Upstream Source
This page is part of Truthound Orchestration 3.x.
Source repository: seadonggyun4/truthound-orchestration
Upstream docs path: docs/airflow/operators.md
Edit upstream page: Edit in orchestration
Airflow Operators¶
Airflow operators are the main execution boundary for Truthound in DAGs. They keep scheduling, retries, task IDs, and XCom behavior inside Airflow while delegating source normalization, engine resolution, and result semantics to the shared runtime.
DataQualityCheckOperator¶
Use DataQualityCheckOperator when a task should validate a dataset and either continue, warn, or fail based on the configured policy.
from truthound_airflow import DataQualityCheckOperator
check = DataQualityCheckOperator(
task_id="quality_check",
data_path="/opt/airflow/data/users.parquet",
fail_on_error=True,
rules=[
{"column": "user_id", "type": "not_null"},
{"column": "email", "type": "unique"},
],
)
Typical uses:
- gate downstream tasks
- publish structured validation results to XCom
- wrap a connection-backed source in a first-class Airflow task
- run Truthound auto-schema validation for a fast smoke check
DataQualityProfileOperator¶
Use DataQualityProfileOperator when the DAG needs descriptive profile output instead of strict pass/fail validation.
from truthound_airflow import DataQualityProfileOperator
profile = DataQualityProfileOperator(
task_id="profile_users",
data_path="/opt/airflow/data/users.parquet",
)
DataQualityLearnOperator¶
Use DataQualityLearnOperator when you need to infer a candidate rule set from baseline data.
from truthound_airflow import DataQualityLearnOperator
learn = DataQualityLearnOperator(
task_id="learn_users",
data_path="/opt/airflow/data/baseline_users.parquet",
)
Common pattern:
- baseline learn task
- reviewed rule set
- later
DataQualityCheckOperatorusing the reviewed rules
DataQualityStreamOperator¶
Use DataQualityStreamOperator when the source is large or incremental enough that bounded-memory execution matters.
from truthound_airflow import DataQualityStreamOperator
stream_check = DataQualityStreamOperator(
task_id="stream_users",
data_path="/opt/airflow/data/users.parquet",
rules=[{"column": "user_id", "type": "not_null"}],
)
Streaming support still depends on the selected engine capability. Use preflight when you need to validate that path explicitly.

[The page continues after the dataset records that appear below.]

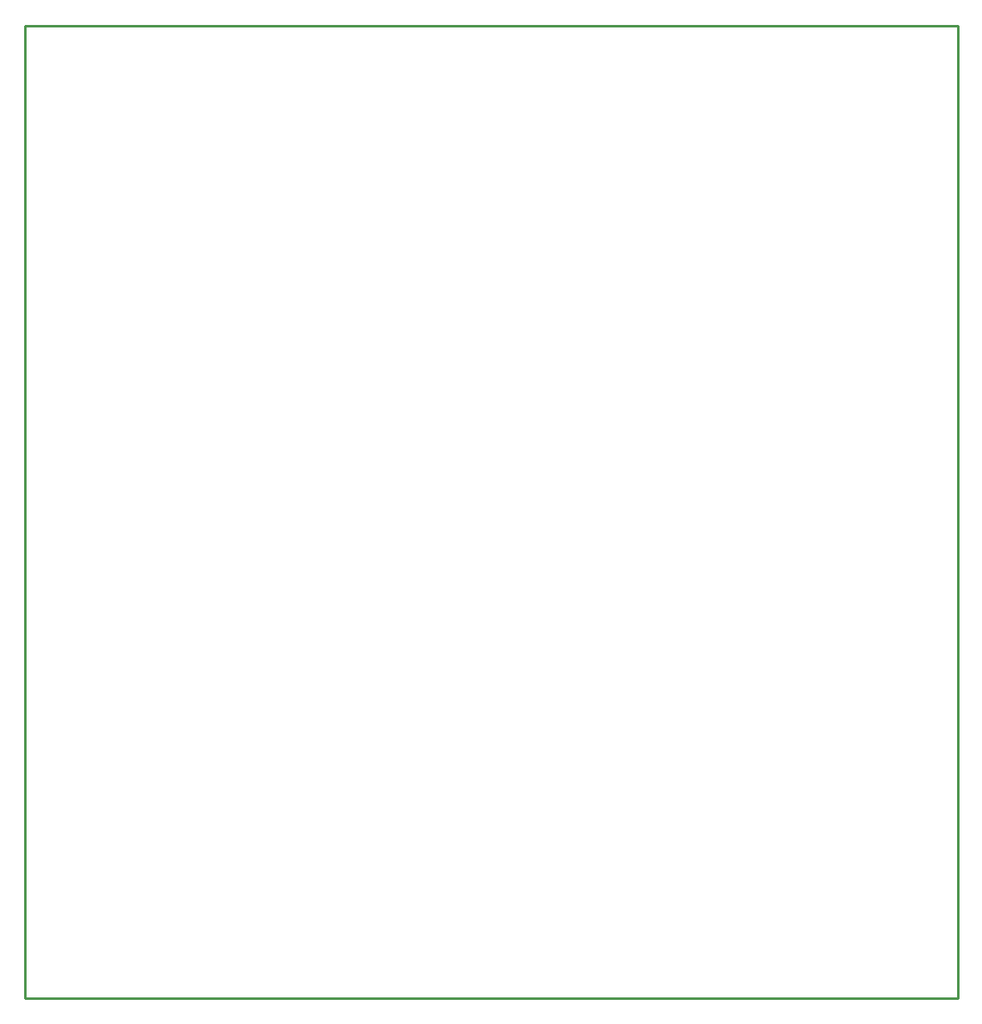
<source format=gbr>
G04 EAGLE Gerber X2 export*
%TF.Part,Single*%
%TF.FileFunction,Profile,NP*%
%TF.FilePolarity,Positive*%
%TF.GenerationSoftware,Autodesk,EAGLE,8.7.0*%
%TF.CreationDate,2018-03-14T20:50:37Z*%
G75*
%MOMM*%
%FSLAX34Y34*%
%LPD*%
%AMOC8*
5,1,8,0,0,1.08239X$1,22.5*%
G01*
%ADD10C,0.254000*%


D10*
X-10000Y-10000D02*
X940000Y-10000D01*
X940000Y980000D01*
X-10000Y980000D01*
X-10000Y-10000D01*
M02*

</source>
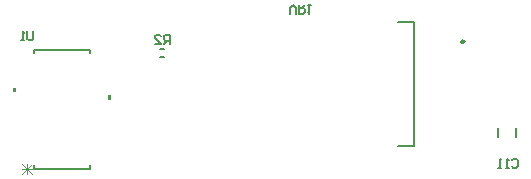
<source format=gbo>
G04 Layer_Color=32896*
%FSLAX25Y25*%
%MOIN*%
G70*
G01*
G75*
%ADD36C,0.00984*%
%ADD37C,0.00787*%
%ADD38C,0.00500*%
%ADD60C,0.00600*%
%ADD61C,0.00300*%
G36*
X371000Y175954D02*
X370000D01*
Y177454D01*
X371000D01*
Y175954D01*
D02*
G37*
G36*
X339200Y178514D02*
X338200D01*
Y180014D01*
X339200D01*
Y178514D01*
D02*
G37*
D36*
X488764Y195355D02*
G03*
X488764Y195355I-492J0D01*
G01*
D37*
X466618Y201792D02*
X472130D01*
Y160454D02*
Y201792D01*
X466618Y160454D02*
X472130D01*
X500047Y163548D02*
Y166698D01*
X505953Y163548D02*
Y166698D01*
X387213Y193001D02*
X388787D01*
X387213Y190245D02*
X388787D01*
D38*
X504501Y155899D02*
X505000Y156399D01*
X506000D01*
X506500Y155899D01*
Y153900D01*
X506000Y153400D01*
X505000D01*
X504501Y153900D01*
X503501Y153400D02*
X502501D01*
X503001D01*
Y156399D01*
X503501Y155899D01*
X501002Y153400D02*
X500002D01*
X500502D01*
Y156399D01*
X501002Y155899D01*
X390600Y194700D02*
Y197699D01*
X389101D01*
X388601Y197199D01*
Y196200D01*
X389101Y195700D01*
X390600D01*
X389600D02*
X388601Y194700D01*
X385602D02*
X387601D01*
X385602Y196699D01*
Y197199D01*
X386102Y197699D01*
X387101D01*
X387601Y197199D01*
X430500Y204701D02*
Y206700D01*
X431500Y207700D01*
X432499Y206700D01*
Y204701D01*
X433499Y207700D02*
Y204701D01*
X434999D01*
X435498Y205201D01*
Y206201D01*
X434999Y206700D01*
X433499D01*
X434499D02*
X435498Y207700D01*
X436498D02*
X437498D01*
X436998D01*
Y204701D01*
X436498Y205201D01*
X345000Y198899D02*
Y196400D01*
X344500Y195900D01*
X343500D01*
X343001Y196400D01*
Y198899D01*
X342001Y195900D02*
X341001D01*
X341501D01*
Y198899D01*
X342001Y198399D01*
D60*
X363950Y153075D02*
Y154222D01*
X345250Y192657D02*
X363950D01*
Y191510D02*
Y192657D01*
X345250Y153075D02*
X363950D01*
X345250D02*
Y154222D01*
Y191510D02*
Y192657D01*
D61*
X341250Y151166D02*
X344582Y154499D01*
X341250D02*
X344582Y151166D01*
X341250Y152832D02*
X344582D01*
X342916Y154499D02*
Y151166D01*
M02*

</source>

Truthound-Specific Variants¶
TruthoundCheckOperator, TruthoundProfileOperator, and TruthoundLearnOperator exist for teams that want the Truthound-first path to be explicit in DAG code. Use them when that clarity is more valuable than host-neutral operator naming.
XCom Contract¶
Operators publish structured results that should be treated as shared runtime payloads with Airflow metadata around them. Downstream tasks should read documented result fields rather than inventing their own parser assumptions.
Configuration Guidance¶
Make behavior explicit when:
- the source needs an Airflow connection
- you want
warning_thresholdrather than a hard fail - parallel Truthound execution matters
- you need to tune timeout behavior for long-running validation
Recommended Usage Pattern¶
- Use local paths first when onboarding.
- Move to hooks or connection-backed sources once the DAG path is proven.
- Push alerting and SLA logic into callbacks or downstream tasks rather than hand-parsing operator internals.